4. Understand that we are wired to think negatively
I did my undergraduate dissertation on this psychological phenomenon because when I first read about it in class, I was astounded that I had never heard of it before. There’s this thing called the ‘negativity bias’ which is a super powerful cognitive error. Basically, it means that we are more primed to focus on negative things than positive things. For our brain, negativity carries significantly more weight. There is a way to get around this though, and that is reminding yourself that your brain has this error, and learning to consciously second-guess your brain about how you’re truly feeling. When it comes to the brain, don’t trust everything that you think.
5. Take care of yourself
This one is simple but oh so important. Self-care is a significant contributor to feeling worthy of happiness. Make sure to place some importance on taking care of yourself physically, and it will translate into feeling better emotionally too. I’m talking about the usual suspects here – regular exercise, dental hygiene, skin care, even a fresh haircut. Self care is not selfish or inconsiderate; it actually makes you more effective and energetic. This will not only benefit you, but everyone around you, so make sure to find the time. And remember, self care is most important when you least want to do it so be disciplined and ensure to build a self care routine so you don’t go off track.
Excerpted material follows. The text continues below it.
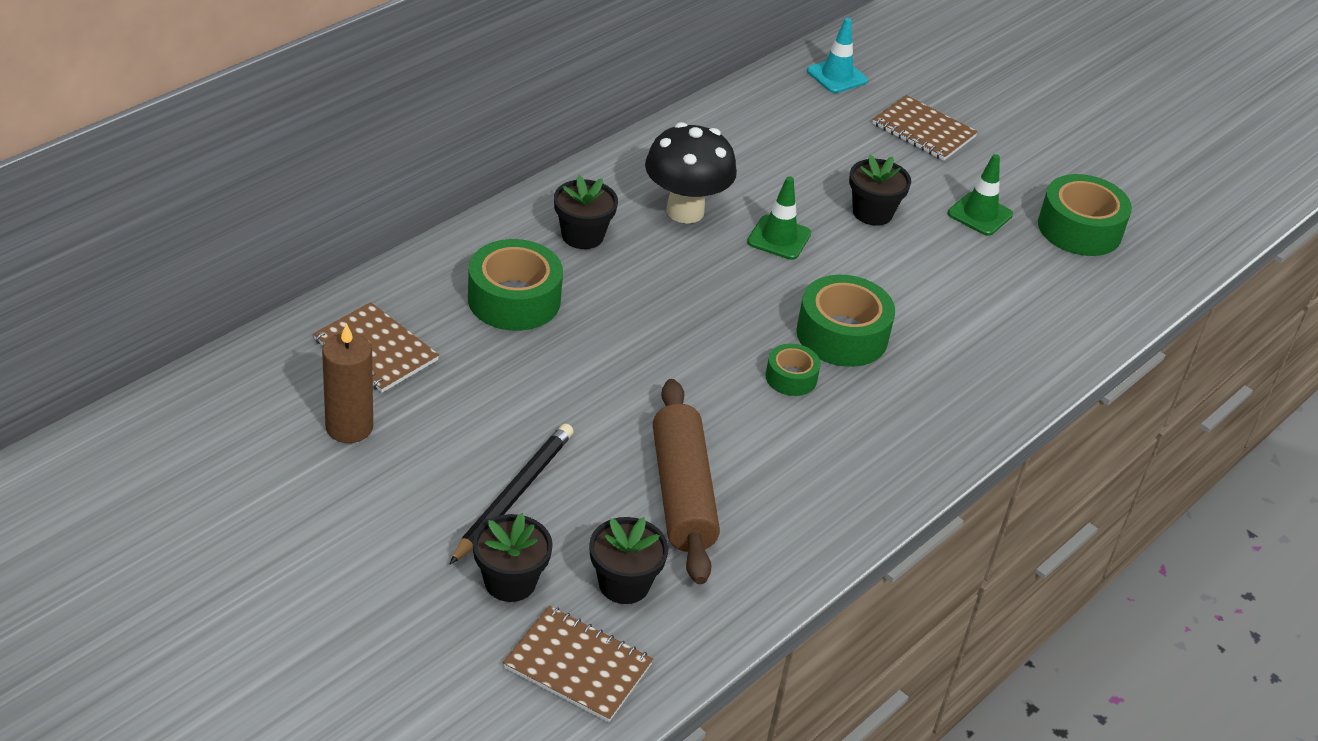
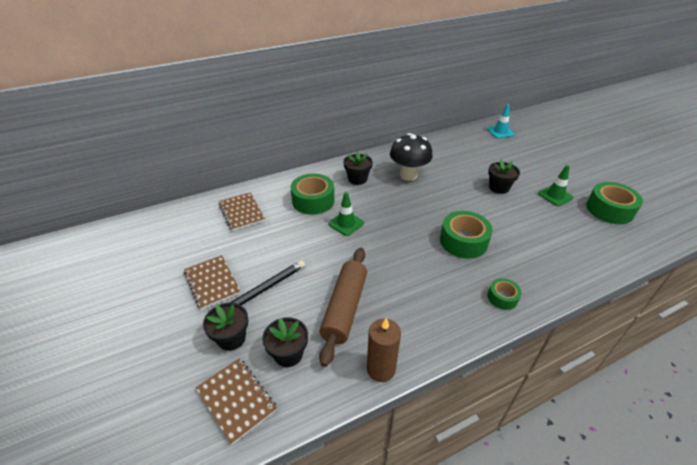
camera: 25 degrees right, 0 degrees up
brown candle [322,323,373,443] -> brown candle moved to [367,318,401,382]
green traffic cone [747,176,811,260] -> green traffic cone moved to [328,192,364,236]
green tape [765,344,821,396] -> green tape moved to [488,278,522,310]
brown notebook [872,95,978,161] -> brown notebook moved to [184,255,240,310]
6. Focus on the happiness of others instead
Happiness often stems from meaning and purpose. Doing something valuable for others is a great way to bring this into your life. Try volunteering, or helping out a neighbour. Helping others results in a phenomenon called ‘helper’s high’, releasing endorphins which, in turn, improves your mood and boosts self-esteem. Not only that, but you’ll also build some valuable connections with other great people. Win-win!
7. Slow Down
Often, we are so caught up in the tizzy of everyday life that it can be hard to appreciate it. Every now and then, take some time out to relax. Slow down. Take fifteen minutes to sit in the garden and watch the world go by. Be conscious and marvel at the wonder of the world. Of being alive. Use the time to observe what really matters to you. This can be hard to do at first, but it just comes down to practice.
8. Try to Smile
When all else fails, just smile. Science tells us that the act of smiling tricks our brains into thinking we’re happy. So, even though you might not feel like it, try to smile. 😄
- Happiness is a challenge, and we must choose to find it ourselves. You must become the creator of your own happiness. It will not be found externally, it can only come from within.
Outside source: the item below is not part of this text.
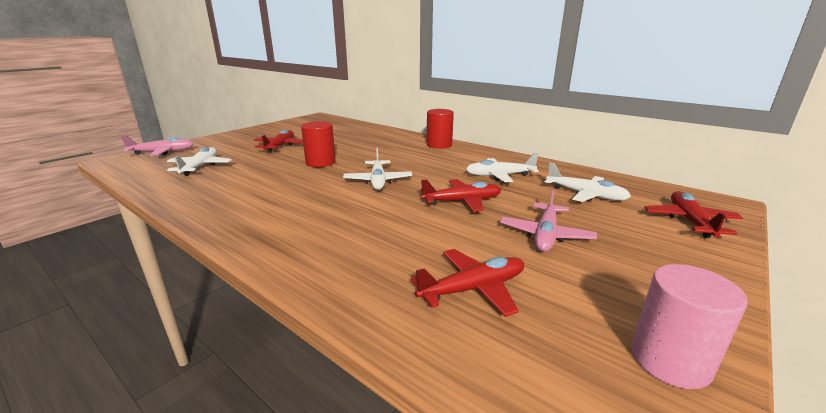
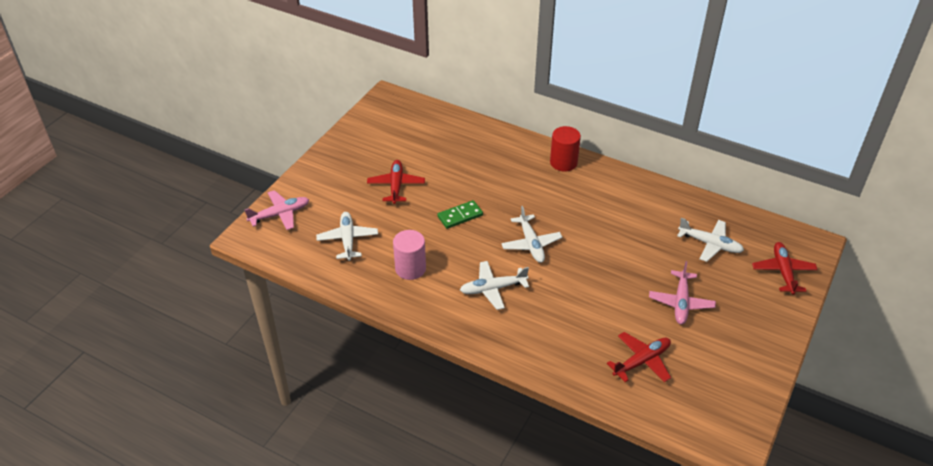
camera: 10 degrees left, 20 degrees up
red cylinder [301,121,336,167] -> green domino [437,200,483,229]
red plane [421,179,501,212] -> none
white plane [466,153,539,182] -> white plane moved to [460,261,529,310]
pink cylinder [631,264,748,389] -> pink cylinder moved to [393,230,426,280]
- Indeed, life is complicated but we do not need to be complicated in how we live it. Changing your perception of the way you live your life is a skill, and to get good at a skill, you must practice everyday.
- You don’t have to have an extraordinary life, but you can choose to live your life in an extraordinary way. Take a few minutes to think of something you love that challenges you, and put some energy into it. Repeat, and watch the happiness grow.
- Do not wait until your deathbed to realise that happiness can be created. When it comes down to it, there will be very few things that needed to be so serious in your life. Prioritise happiness.